Friends and family of the late Tony Thompson, lead singer of the Waco pop group Hi-Five in the 1990s, shared their memories of him Friday at a headstone installation at his grave at Doris Miller Memorial Park.

Thompson received national attention during his years with Hi-Five, a quintet best known for its No. 1 hits “I Like The Way (The Kissing Game)” and “I Can’t Wait Another Minute.” He later pursued a solo career.

Personal problems and music- industry politics kept him from the fame that many had predicted for his talent.

He died at the age of 31 on June 1, 2007, from inhaling Freon from a Waco apartment air-conditioning unit.

Angela Garcia, his girlfriend of four years at the time of his death, organized Friday’s headstone event. She said it took three years to find the black marble overseas for the stone, design and engrave it, then ship it to Waco.

The 2-by-3-foot stone, laid flat at the grave, has a photo of Thompson engraved in its face.

‘Star in Heaven’

“A Star On Earth, Now a Star in Heaven. The Heavenly Choir now has a new lead singer,” reads the inscription, followed by the Bible verse 1 Thessalonians 5:18.

Thompson’s 18-year-old son, Tevin Thompson, as well as Thompson’s father, Tony, and sisters Tanya Kennedy, Sheila Spratt and Deena “DeDe” Smith, were among the family members at the ceremony.

It was a bittersweet day for Tevin, set to graduate from La Vega High School on Friday night.

Science says a container cannot be empty and full at the same time, but “this is my heart today,” he wrote. His words were read by his mother, Lavonda, who stood beside him.

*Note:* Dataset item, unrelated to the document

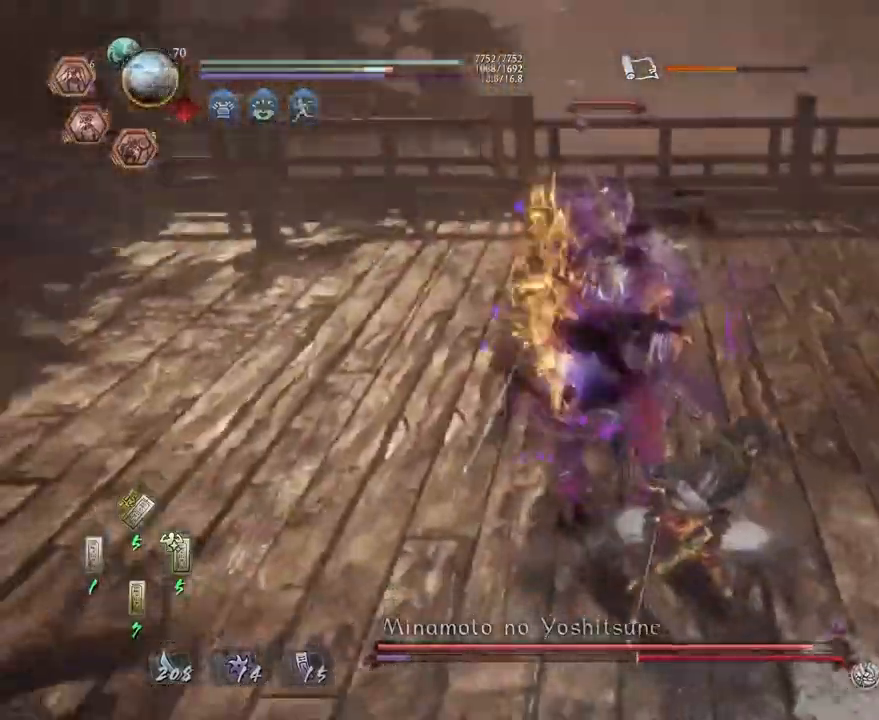
{"buttons": ["L1"], "left_stick": "up-left", "right_stick": "center"}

Marcus Sanders, 36, one of the original Hi-Five members, and Garcia read tributes to Tony Thompson’s voice, talent and impact from such musicians and friends as D’wayne Wiggins of Tony Toni Tone, Damion Hall of Guy, Delious Kennedy of All-4-One and Mr. Al Mac of Troop.

Fellow Hi-Fivers Russell Neal, a financial consultant in New York City, and Treston Irby, who lives in Connecticut, weren’t able to attend, but they sent messages.

Impressive talent

Neal shared how Thompson’s singing ability impressed him when Neal, then 9 and a fan of the group New Edition, heard him at a Waco Convention Center talent show.

“I was blown away. He was better than (New Edition lead singer) Ralph Tresvant,” Neal said. “In my humble opinion, Tony was and is the greatest who ever did it.”

Irby recalled how he and Thompson swapped jackets with their names during an appearance on “The Arsenio Hall Show.”

Julia R. Barrera, an administrator with Pratt & Whitney aircraft manufacturers in San Antonio, served as Hi-Five’s tutor during tours in 1991 and 1992. She shared her memories of Thompson’s love of performing, his curiosity and constant activity.

“It was one of the best times of my life,” she told the audience of about 20 at the cemetery.

Sanders still lives in Waco and works at Powers Industrial.

He brought fellow Hi-Fiver Roderick “Pooh” Clark and his wheelchair to the ceremony.

A 1992 car accident in Miami involving Hi-Five left Clark partially paralyzed and injured three fellow singers.

Not the same

The group never regained the momentum it enjoyed before the accident, as new members joined and original ones departed in the years that followed.

Clark expressed a lingering frustration that local media and Waco never gave credit to Hi-Five or Thompson for the group’s national achievement.

No Waco musician or group has had a No. 1 song on the Billboard music charts since that time.

Proud of roots

“We were all from Waco, and we were proud to let people know that,” he said.

“(Tony) was a great singer and we supported him,” Sanders said.

He added that while Hi-Five’s members were young when fame hit, they wanted others to know that Waco had talent, too.

“We enjoyed letting the people in Waco know that it was possible,” he said.